The Scottish Hospitals Inquiry will hear evidence on the importance of ventilation systems in infection control.
It will now consider planning for Edinburgh's Royal Hospital for Children and Young People and the Department of Clinical Neurosciences in Edinburgh.
This phase will hear expert and technical evidence.
The inquiry is to establish whether patients were put at risk because of problems with the design, construction and maintenance of the Queen Elizabeth University Hospital Campus (QEUH) in Glasgow and the Edinburgh children's hospital.
Chairman Lord Brodie wants the inquiry to understand the technical requirements of ventilation in hospitals, so that it can better identify what went wrong with the systems installed at the hospitals being investigated.
The QEUH has been under scrutiny since it opened in 2015.
There have been patient deaths and a series of infections with possible links to the building.
The children's cancer wards at the QEUH were forced to close in 2018 after clusters of unusual infections were detected in children.
An expert review has already concluded that in some of the cases the source of the infections could have been the hospital's water supply and in the cases of two of the children who died, the infections were a contributory factor to their deaths.

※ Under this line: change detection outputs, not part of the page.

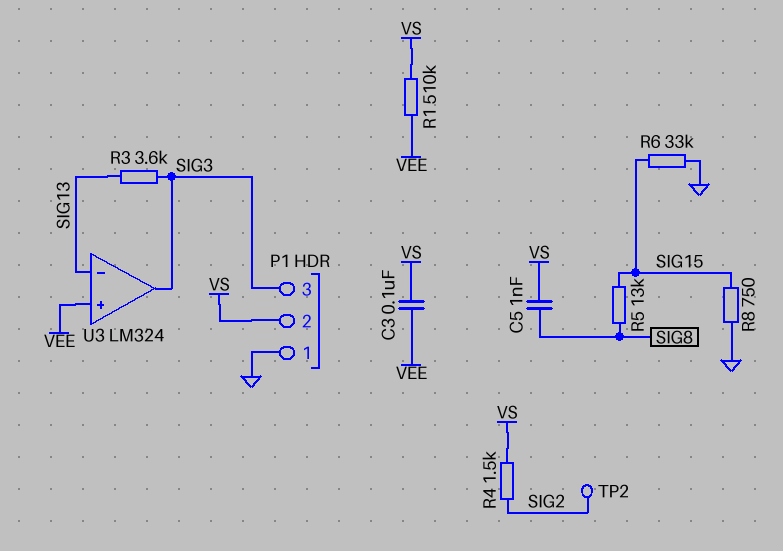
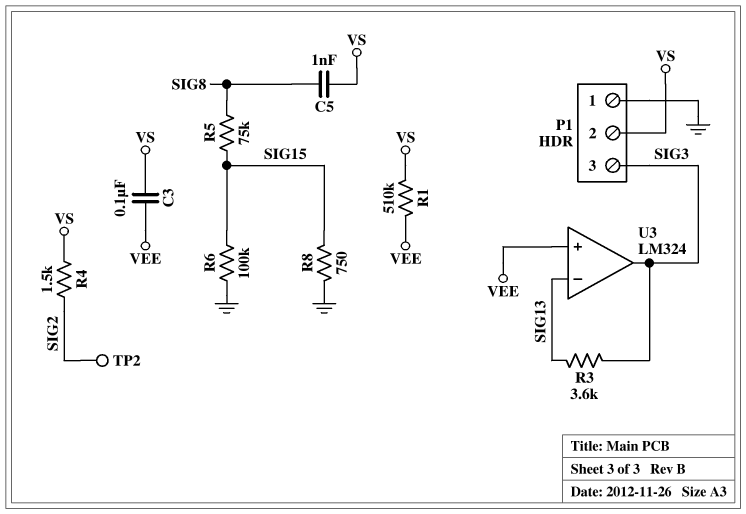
R5: 13k (SIG8, SIG15) -> 75k (SIG8, SIG15)
R6: 33k (GND, SIG15) -> 100k (GND, SIG15)

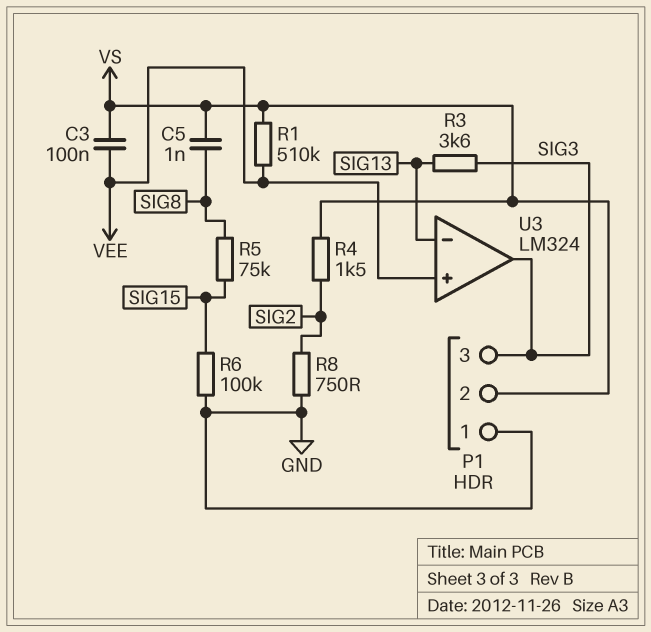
R8: 750 (GND, SIG15) -> 750 (GND, SIG2)
TP2: test point (SIG2) -> none

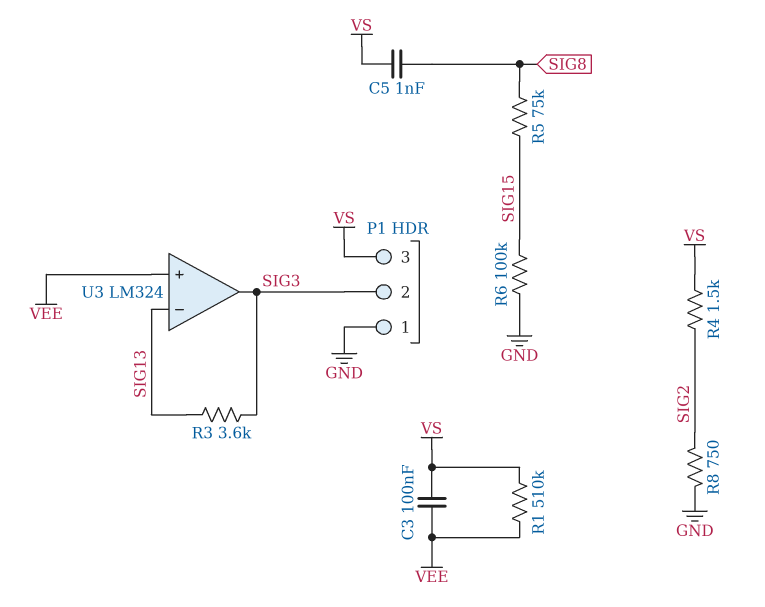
P1 pin 2: VS -> SIG3
P1 pin 3: SIG3 -> VS

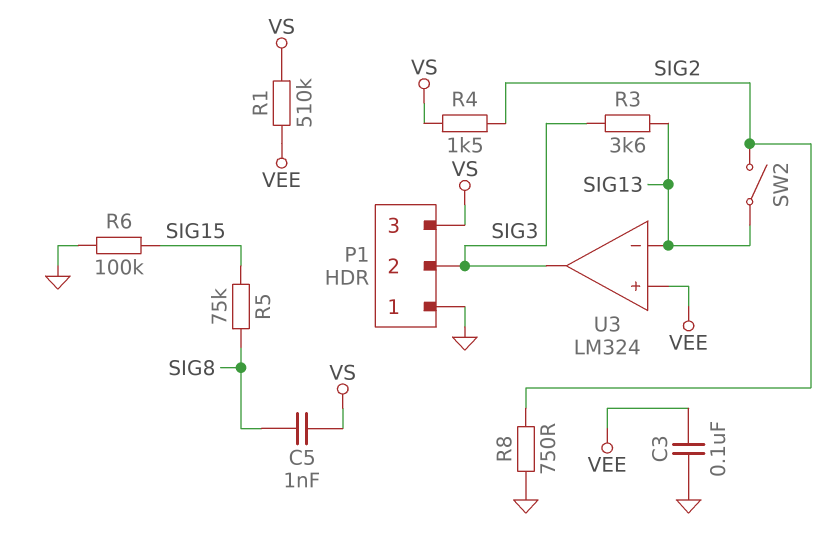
C3: 100nF (VEE, VS) -> 100nF (GND, VEE)
SW2: none -> switch (SIG2, SIG13)

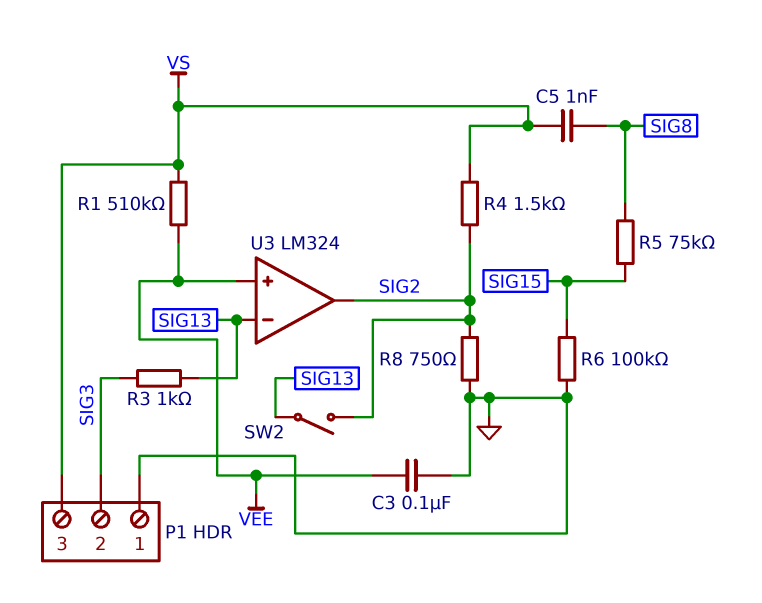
R3: 3.6k (SIG3, SIG13) -> 1k (SIG3, SIG13)
U3 pin out: SIG3 -> SIG2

Almost £9m has been spent upgrading the hospital's ventilation and water systems and the wards reopened again in March 2022.
Families affected gave evidence to the public inquiry last year.
One of those was Karen Stirrat whose son was three when he was diagnosed with a brain tumour. He was treated from February 2019 at the Royal Hospital for Children and the Queen Elizabeth University Hospital.
While in Florida for proton beam therapy, she discovered her son had been given the drug Posaconazole by the Scottish hospital. She was led to believe it was part of his chemotherapy treatment but learned from American doctors that it was prescribed due to the "dirty" hospital.
Ms Stirrat told BBC Scotland: "As much as this phase is about the technical side of it, for families like ours, that is where things went wrong.
"Some of those loved ones aren't here any more due to these technicalities. This part is crucial for us to find out what happened and who was responsible for those choices."
During the May hearing, officials will hear reports and statements from the inquiry's appointed experts.
Their evidence will be focused on technical aspects of ventilation, such as standards and guidance provided to developers working on ventilation within a hospital.
The ventilation systems installed at the Glasgow and Edinburgh hospitals will be the focus of future hearings.
Lord Brodie said: "Our forthcoming hearing will explore the required ventilation standards in a hospital setting, which will undoubtedly lead us to understand the complex challenges and specific issues of the ventilation systems at the Glasgow and Edinburgh hospitals."